(Before-and-after change records)
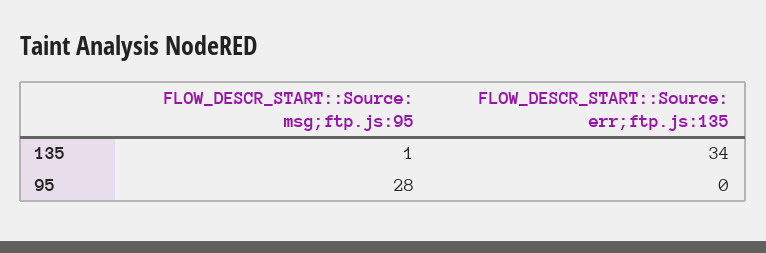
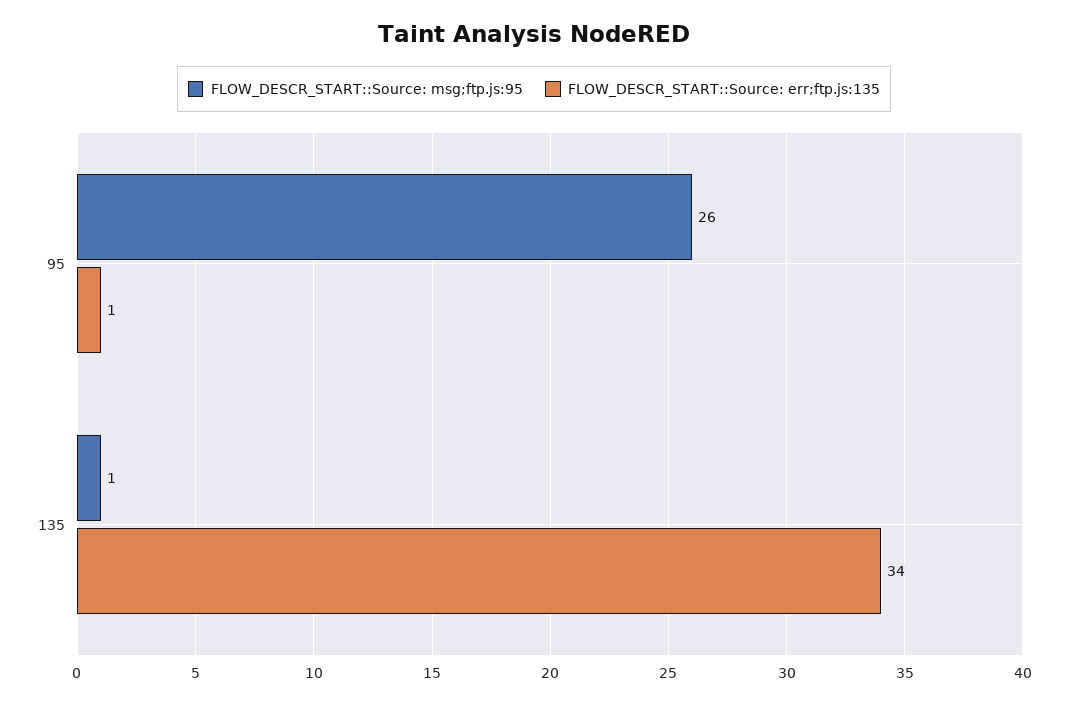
FLOW_DESCR_START::Source: msg;ftp.js:95, 95: 28 -> 26
FLOW_DESCR_START::Source: err;ftp.js:135, 95: 0 -> 1

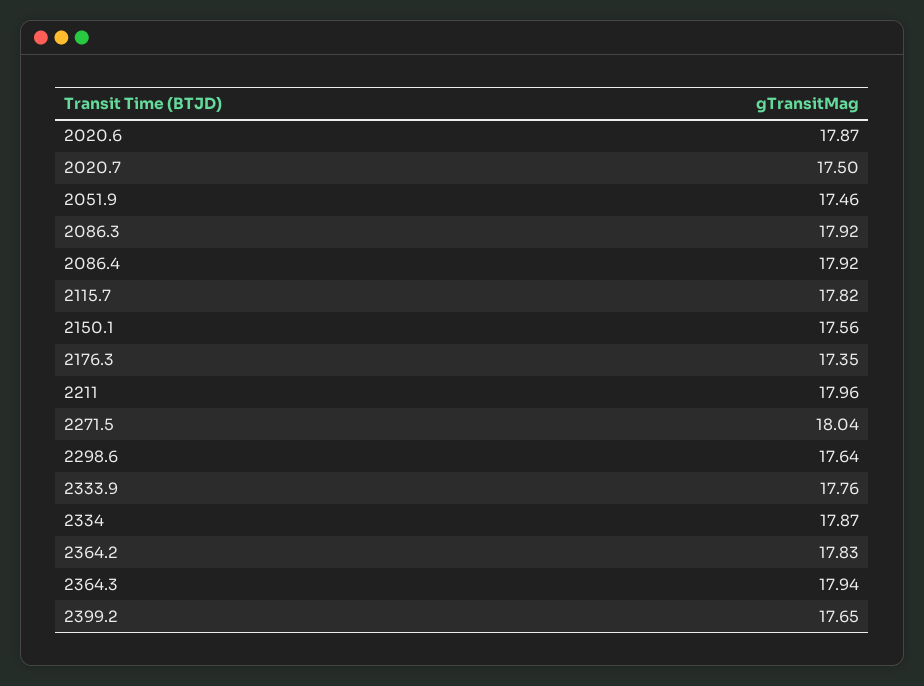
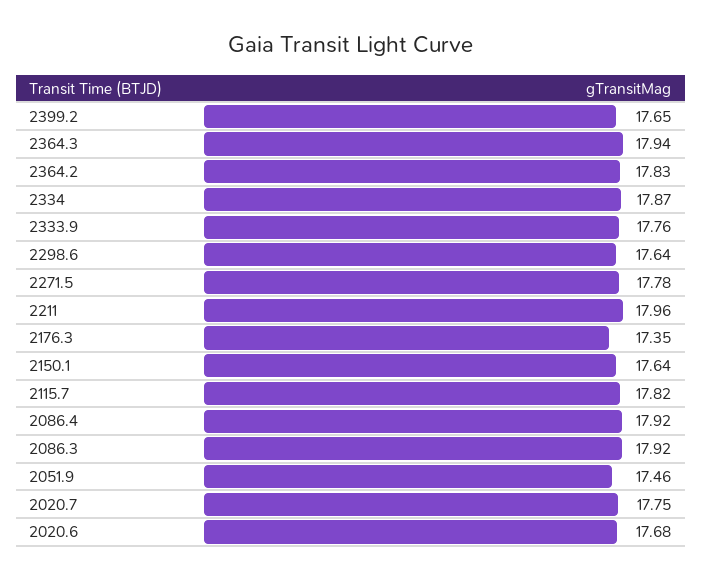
2020.6: 17.87 -> 17.68
2020.7: 17.5 -> 17.75
2150.1: 17.56 -> 17.64
2271.5: 18.04 -> 17.78

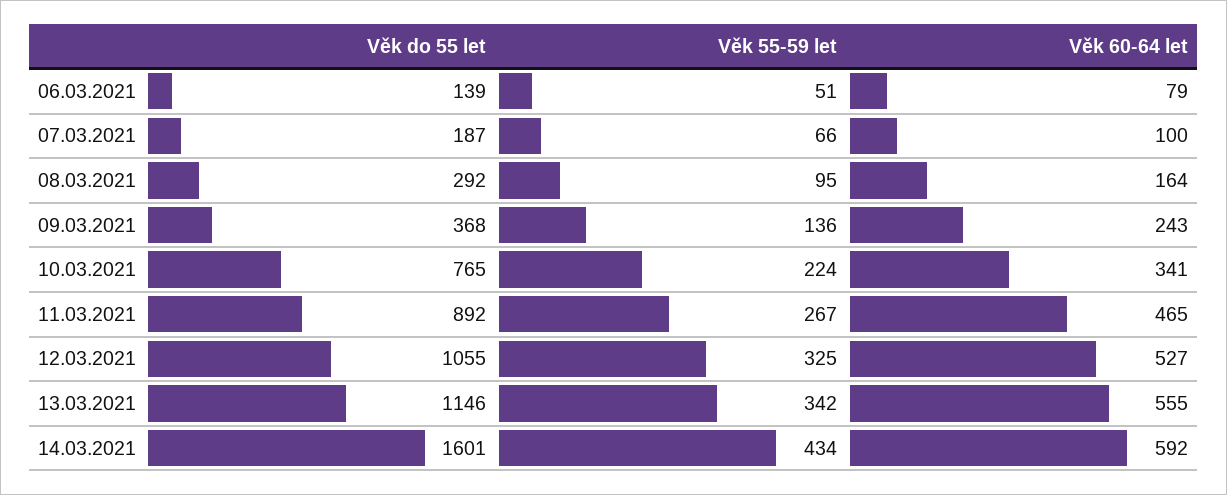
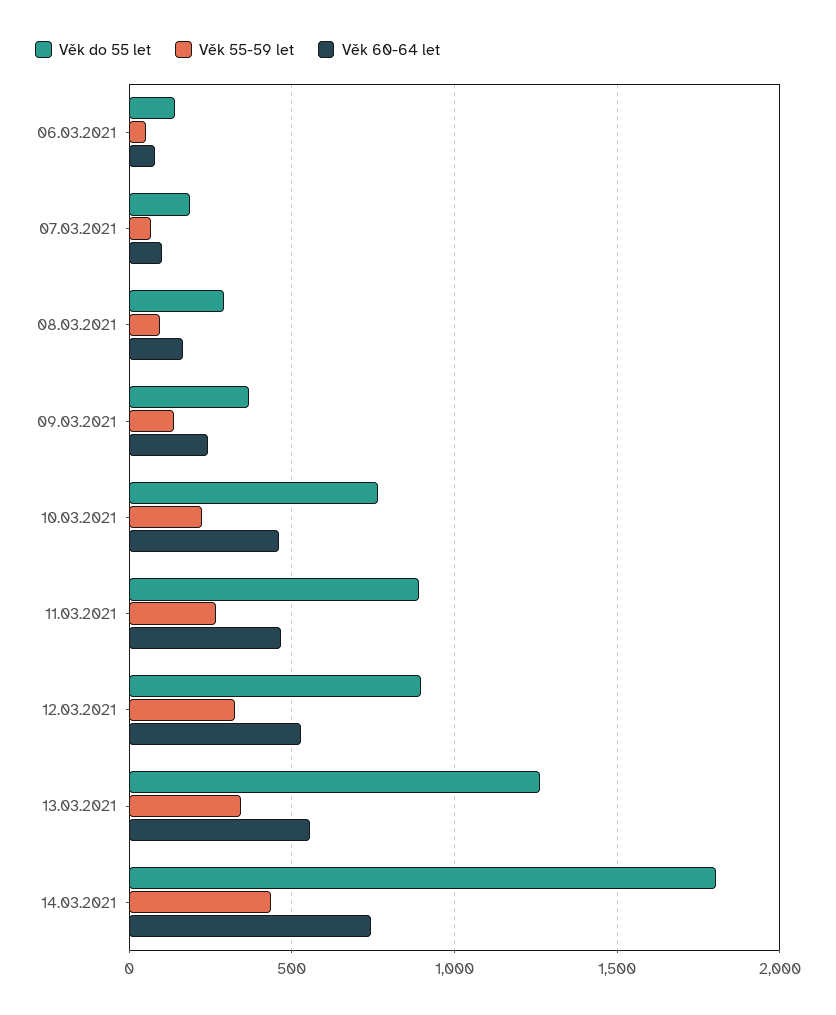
Věk 60-64 let, 10.03.2021: 341 -> 450
Věk do 55 let, 12.03.2021: 1055 -> 900
Věk do 55 let, 13.03.2021: 1146 -> 1250
Věk do 55 let, 14.03.2021: 1601 -> 1800
Věk 60-64 let, 14.03.2021: 592 -> 750

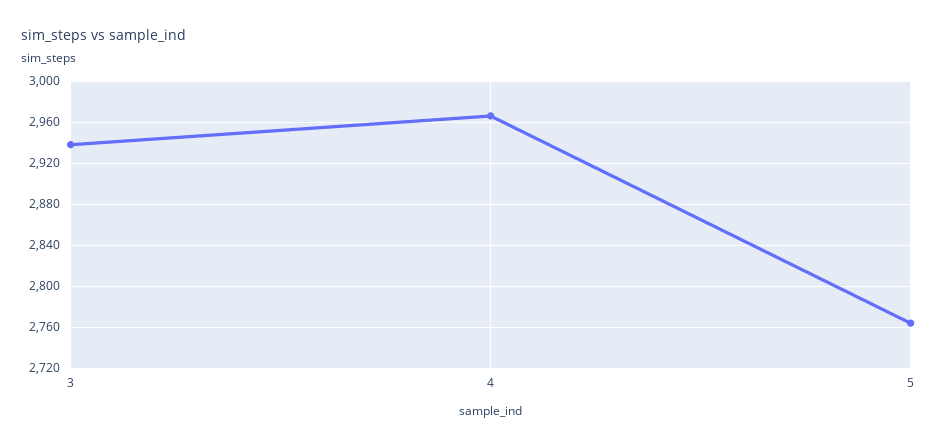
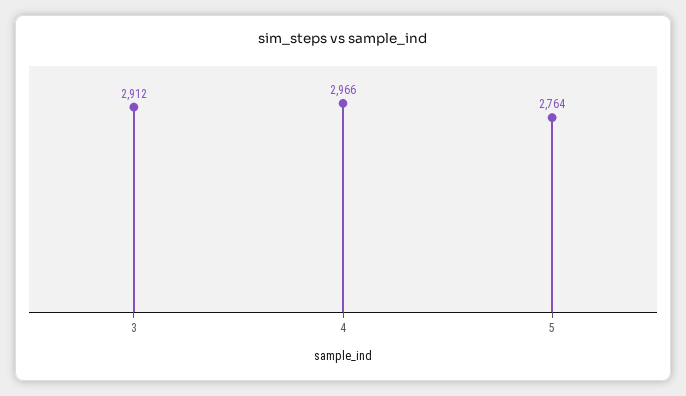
3: 2940 -> 2912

◆ EXERCISE:
Reproduce precisely the lines of the entries above, from the one containing "FLOW_DESCR_START::Source: err;ftp.js:135, 95: 0" through the final one, both ends included, and omit the pictures.

◆ FINAL ANSWER:
FLOW_DESCR_START::Source: err;ftp.js:135, 95: 0 -> 1

2020.6: 17.87 -> 17.68
2020.7: 17.5 -> 17.75
2150.1: 17.56 -> 17.64
2271.5: 18.04 -> 17.78

Věk 60-64 let, 10.03.2021: 341 -> 450
Věk do 55 let, 12.03.2021: 1055 -> 900
Věk do 55 let, 13.03.2021: 1146 -> 1250
Věk do 55 let, 14.03.2021: 1601 -> 1800
Věk 60-64 let, 14.03.2021: 592 -> 750

3: 2940 -> 2912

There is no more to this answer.